Une critique au vitriol de l'archaïsme de la société saoudienne

Le titre, tout d'abord : la chanson qui fait trembler le royaume du Golfe s'intitule très justement "Hwages", ("Inquiètudes", en français). Et des inquiétudes, les Saoudiennes en ont à revendre : le système de tutelle masculine, toujours en vigueur dans le pays qui applique très strictement la loi islamique, maintient 10 millions de femmes dans un état de dépendance totale vis-à-vis des hommes. Sans une autorisation écrite d'un tuteur, elles ne peuvent voyager, travailler, se faire soigner, ou encore se doter d'une carte d'identité ou une carte bancaire... L'association Human Rights Watch dénonçait avec amertume les dangers de ce système sclérosant pour les femmes : "Le système de tutelle masculine en Arabie saoudite reste l'entrave la plus importante aux droits des femmes dans le pays, malgré les réformes limitées de la dernière décennie", expliquait-elle dans son rapport en juillet 2016.

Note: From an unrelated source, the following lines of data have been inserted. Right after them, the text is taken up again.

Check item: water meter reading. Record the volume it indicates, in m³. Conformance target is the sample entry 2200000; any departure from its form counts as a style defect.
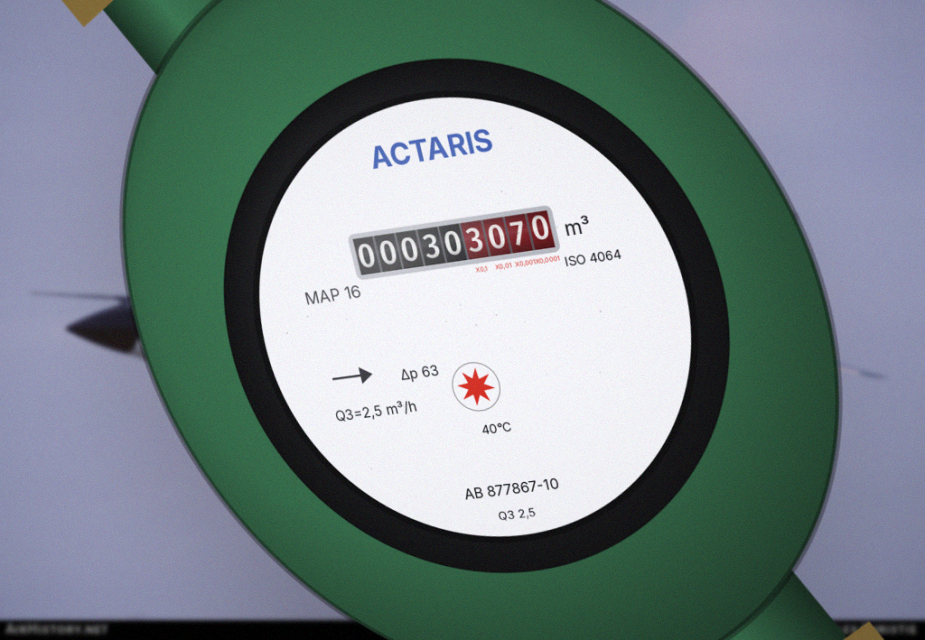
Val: 30.3070
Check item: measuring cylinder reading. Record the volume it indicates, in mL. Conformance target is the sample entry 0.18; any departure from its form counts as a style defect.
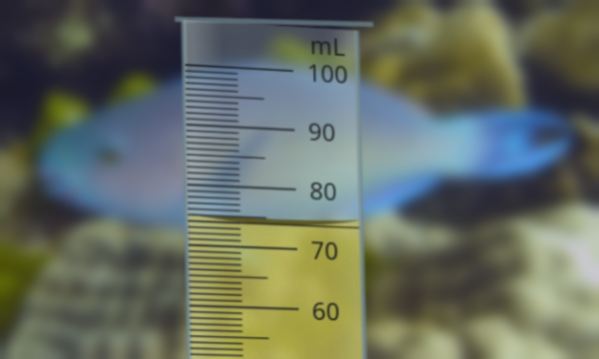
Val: 74
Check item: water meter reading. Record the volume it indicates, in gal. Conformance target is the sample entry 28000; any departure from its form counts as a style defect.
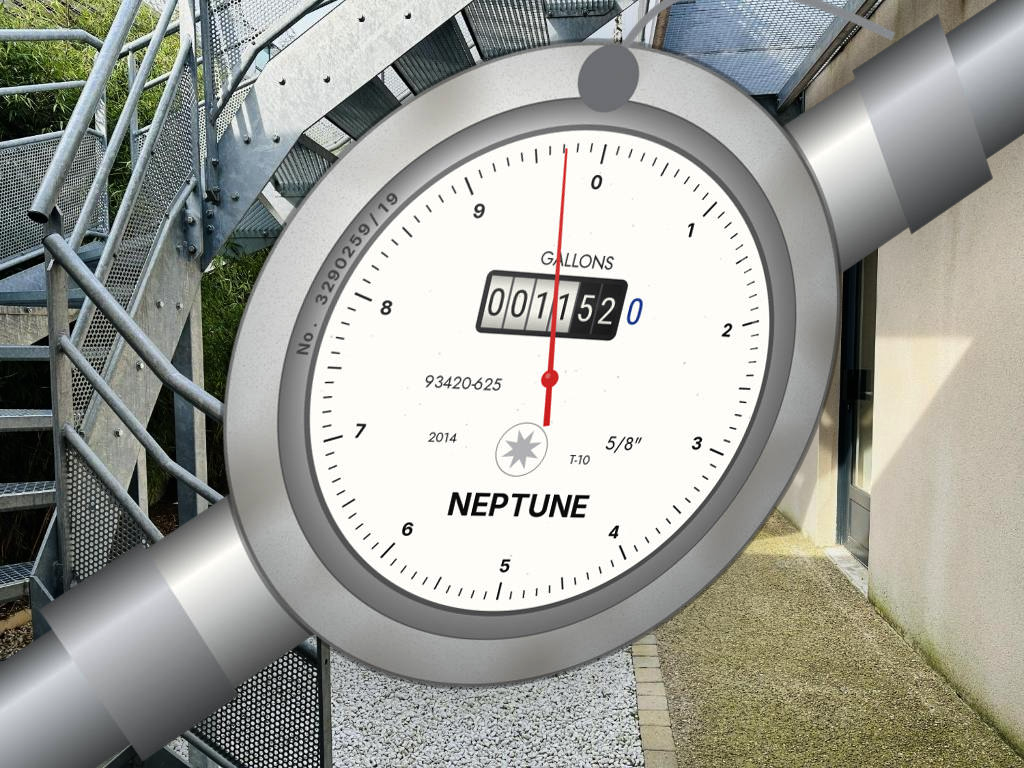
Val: 11519.7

Dans la vidéo, on peut voir des femmes habillées de manière colorée -mais aux visages dissimulés sous des niqabs, le voile intégral en vigueur dans le pays qui ne laisse qu'une fente pour les yeux- danser dans la rue, faire du vélo, jouer dans un parc public sous les yeux de deux hommes saoudiens à la mine sombre et à l'air indigné, qui s'offusquent que des femmes puissent faire des choses aussi anodines que... du roller. Si cela dénonce parfaitement l'absurdité des lois répressives qui pèsent sur les femmes, Majed Al-Esa ne s'en tient pas là. En effet, les paroles de "Hwages" achèvent sa critique au vitriol de la société saoudienne : les femmes scandent "Dieu, débarrasse-nous des hommes ! Ils nous rendent folles !" et réclament ouvertement la mise à mort du patriarcat qui les opprime.

Des Saoudiennes en niqab
Des Saoudiennes en niqab

Majed Al-Esa dénonce également l'interdiction de conduire des femmes en Arabie Saoudite : dans la vidéo, les femmes conduisent des auto-tamponneuses mais montent à l'arrière d'une voiture conduite... par un petit garçon. Cette mise en scène pointe du doigt l'immense absurdité de cette législation, mais elle insiste plus largement sur l'infantilisation constante des femmes, qui dans ce système répressif, ne valent pas plus que des enfants (voire moins si l'enfant en question est de sexe masculin, évidemment). A cause de leur genre, les Saoudiennes restent d'éternelles mineures, soumises à l'autorité (et aux abus) des hommes. Heureusement, comme le montre ce clip, qui a été visionné plus de 2,5 millions de fois en une semaine et a reçu un soutien massif, il leur reste encore leur liberté de penser - et leur volonté de faire changer les choses.